Stephanie A. Harmon, Ph.D.
- Center for Cancer Research
- National Cancer Institute
- Bldg. 10 - Clinical Center, Rm B3B69
- Bethesda, MD 20892
Dr. Harmon’s research interests focus on computational approaches, including computer vision and artificial intelligence, for combining multiscale biological and clinicopathological data to model cancer and cancer-related outcomes. She investigates the functional relationship of imaging characteristics across biological scales and their role in phenotypic heterogeneity in various cancer types. Her research centers around the idea that the use of integrative biomarkers from various imaging scales could enhance the understanding of disease and the role of imaging in cancer diagnosis and treatment.
Areas of Expertise
The increasing ability to acquire and rapidly analyze digital pathology images has enabled development of robust machine learning algorithms for automated image analysis. These machine learning tools can aid clinicians and researchers in assessing primary diagnosis and cancer-related outcomes. There is strong evidence that histology features can also be used as surrogate measures for tumor biology. Our long term goal is to identify interpretable imaging-based biomarkers on histopathological images that can predict underlying molecular phenotypes and translate these findings to improve diagnosis, treatment, and patient outcomes in various cancers.
A few areas we will apply these techniques include:
- Integration of digital pathology and molecular phenotypes in prostate cancer. After patients are treated for localized prostate cancer, a subset of them will go on to develop distant metastasis and can undergo various treatments depending on their prior treatment history and aggressiveness of their cancer. As resistance to multiple lines of treatment develops, the patho-biological heterogeneity across patients increases. We aim to identify important histological features of prostate cancer by interrogating its relationship with underlying biological phenotypes derived from molecular assays at various stages of disease. We aim to use these findings to provide useful information to clinicians on early detection of aggressive phenotypes, biopsy targeting, histological interpretation, and treatment selection.
- Evaluating morphological characteristics of aggressive bladder cancer. Bladder cancer is often diagnosed on transurethral resection tissue in early-stage cancers. This information is used by the physician to guide decision making on future surgery and chemotherapy needs of the patient. We aim to integrate digital pathology assessment with clinical and radiographic appearances to better diagnose cancer and inform treatment decisions.
- Explore validation of digital pathology biomarkers using spatial biology platforms. Typical histological assessment is completed on Hematoxylin and Eosin (H&E) images. By spatial profiling the biology of disease through various protein-based and molecular-based assays, we aim to apply our spatial analysis techniques broadly to new imaging platforms.
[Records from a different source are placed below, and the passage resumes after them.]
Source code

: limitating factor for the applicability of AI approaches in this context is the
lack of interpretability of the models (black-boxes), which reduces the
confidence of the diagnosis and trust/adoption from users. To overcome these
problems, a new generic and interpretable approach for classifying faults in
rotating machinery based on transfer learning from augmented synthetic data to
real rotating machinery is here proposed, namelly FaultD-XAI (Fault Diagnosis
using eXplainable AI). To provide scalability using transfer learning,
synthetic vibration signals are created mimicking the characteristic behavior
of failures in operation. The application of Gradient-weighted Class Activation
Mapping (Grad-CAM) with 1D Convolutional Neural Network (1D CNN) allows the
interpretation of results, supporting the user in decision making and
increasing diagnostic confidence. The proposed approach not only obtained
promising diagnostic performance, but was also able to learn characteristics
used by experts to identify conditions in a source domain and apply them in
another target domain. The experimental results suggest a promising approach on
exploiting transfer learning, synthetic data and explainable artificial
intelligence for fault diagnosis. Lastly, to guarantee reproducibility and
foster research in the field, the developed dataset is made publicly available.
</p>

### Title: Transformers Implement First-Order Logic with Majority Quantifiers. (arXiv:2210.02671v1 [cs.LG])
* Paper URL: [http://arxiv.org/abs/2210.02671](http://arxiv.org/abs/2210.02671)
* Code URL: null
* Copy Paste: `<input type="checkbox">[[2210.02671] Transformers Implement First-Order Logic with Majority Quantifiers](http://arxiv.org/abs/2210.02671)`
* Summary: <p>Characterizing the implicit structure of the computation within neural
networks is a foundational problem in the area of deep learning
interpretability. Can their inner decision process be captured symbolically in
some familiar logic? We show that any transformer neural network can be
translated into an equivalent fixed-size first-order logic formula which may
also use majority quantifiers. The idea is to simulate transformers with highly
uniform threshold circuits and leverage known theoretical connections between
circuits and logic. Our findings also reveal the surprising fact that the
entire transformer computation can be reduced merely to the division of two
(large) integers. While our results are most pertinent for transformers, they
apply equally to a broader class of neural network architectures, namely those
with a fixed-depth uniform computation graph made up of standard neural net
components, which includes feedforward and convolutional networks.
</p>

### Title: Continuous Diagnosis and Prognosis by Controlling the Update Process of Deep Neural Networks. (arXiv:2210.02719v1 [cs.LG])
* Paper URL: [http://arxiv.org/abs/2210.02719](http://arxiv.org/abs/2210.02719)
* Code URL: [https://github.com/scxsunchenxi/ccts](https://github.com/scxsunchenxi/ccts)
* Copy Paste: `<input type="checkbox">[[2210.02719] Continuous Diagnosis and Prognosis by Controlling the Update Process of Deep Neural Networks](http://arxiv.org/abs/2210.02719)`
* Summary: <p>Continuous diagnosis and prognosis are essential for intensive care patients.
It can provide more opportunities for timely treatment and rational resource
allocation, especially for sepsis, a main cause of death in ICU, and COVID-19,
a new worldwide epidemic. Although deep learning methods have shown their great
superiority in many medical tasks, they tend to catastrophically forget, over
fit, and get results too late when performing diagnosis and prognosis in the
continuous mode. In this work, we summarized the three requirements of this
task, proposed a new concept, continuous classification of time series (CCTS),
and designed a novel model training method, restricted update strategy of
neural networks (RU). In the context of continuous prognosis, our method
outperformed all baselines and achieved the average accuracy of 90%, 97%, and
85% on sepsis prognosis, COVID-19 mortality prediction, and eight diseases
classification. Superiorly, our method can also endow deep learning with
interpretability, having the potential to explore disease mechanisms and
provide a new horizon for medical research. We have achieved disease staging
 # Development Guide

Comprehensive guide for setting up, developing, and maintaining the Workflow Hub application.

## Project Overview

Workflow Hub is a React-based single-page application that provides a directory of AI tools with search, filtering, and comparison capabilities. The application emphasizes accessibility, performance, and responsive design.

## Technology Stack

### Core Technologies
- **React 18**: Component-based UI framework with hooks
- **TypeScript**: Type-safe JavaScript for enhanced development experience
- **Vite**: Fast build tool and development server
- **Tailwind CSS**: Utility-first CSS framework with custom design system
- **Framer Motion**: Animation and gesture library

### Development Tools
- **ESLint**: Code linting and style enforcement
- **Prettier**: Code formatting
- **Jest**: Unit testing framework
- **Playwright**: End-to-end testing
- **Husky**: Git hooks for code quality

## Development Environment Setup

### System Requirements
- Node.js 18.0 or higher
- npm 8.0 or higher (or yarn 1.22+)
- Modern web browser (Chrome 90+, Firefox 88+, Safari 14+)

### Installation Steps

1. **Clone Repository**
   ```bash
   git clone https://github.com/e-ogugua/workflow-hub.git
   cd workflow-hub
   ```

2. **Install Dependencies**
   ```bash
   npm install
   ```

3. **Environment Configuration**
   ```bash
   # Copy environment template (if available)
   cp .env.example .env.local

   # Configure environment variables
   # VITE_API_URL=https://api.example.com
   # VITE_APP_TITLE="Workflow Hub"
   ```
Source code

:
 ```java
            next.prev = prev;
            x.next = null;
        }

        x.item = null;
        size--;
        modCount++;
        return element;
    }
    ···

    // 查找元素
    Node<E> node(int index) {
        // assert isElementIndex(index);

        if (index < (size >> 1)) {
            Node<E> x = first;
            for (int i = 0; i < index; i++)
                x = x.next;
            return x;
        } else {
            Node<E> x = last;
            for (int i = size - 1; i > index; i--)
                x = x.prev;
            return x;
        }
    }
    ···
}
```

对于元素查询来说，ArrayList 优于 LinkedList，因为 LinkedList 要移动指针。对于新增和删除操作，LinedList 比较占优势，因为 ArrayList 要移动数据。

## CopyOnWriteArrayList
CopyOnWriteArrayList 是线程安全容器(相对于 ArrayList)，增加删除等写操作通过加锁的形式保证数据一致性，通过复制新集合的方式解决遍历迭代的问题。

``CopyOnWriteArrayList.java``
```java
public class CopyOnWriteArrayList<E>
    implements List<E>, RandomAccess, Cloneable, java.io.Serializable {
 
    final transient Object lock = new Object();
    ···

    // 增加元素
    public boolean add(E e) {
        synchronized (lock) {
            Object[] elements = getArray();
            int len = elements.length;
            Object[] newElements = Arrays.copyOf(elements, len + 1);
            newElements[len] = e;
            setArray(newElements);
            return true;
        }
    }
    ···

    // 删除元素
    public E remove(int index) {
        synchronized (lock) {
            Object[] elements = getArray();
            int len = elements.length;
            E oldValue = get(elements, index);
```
This work will help to validate the biological underpinnings of H&E machine learning models and also help the research community develop tools which can bridge the analysis gap between anatomical and biological findings.
Artificial Intelligence-Based PTEN Loss Assessment as an Early Predictor of Prostate Cancer Metastasis After Surgery: a Multi-Center Retrospective Study
Prognostic Features of Biochemical Recurrence of Prostate Cancer Following Radical Prostatectomy Based on Multiparametric MRI and Immunohistochemistry Analysis of MRI-guided Biopsy Specimens
Multiresolution Application of Artificial Intelligence in Digital Pathology for Prediction of Positive Lymph Nodes From Primary Tumors in Bladder Cancer
Spatial density and diversity of architectural histology in prostate cancer: influence on diffusion weighted magnetic resonance imaging
Stephanie A. Harmon, Ph.D.
Dr. Harmon obtained her Ph.D. in medical physics at the University of Wisconsin – Madison in 2016. For her postgraduate work, Dr. Harmon joined Leidos Biomedical Research where she worked within the Molecular Imaging Branch and investigated computational biomarkers in various state-of-the-art prostate imaging modalities. She received many awards during her training, including the Prostate Cancer Foundation Young Investigator Award and the NCI Director’s Intramural Innovation Award. In 2020, she became a staff scientist within the newly formed Artificial Intelligence Resource of NCI. This group excels in development and translation of imaging methods in cancer, supporting intramural investigators in development of AI-based solutions.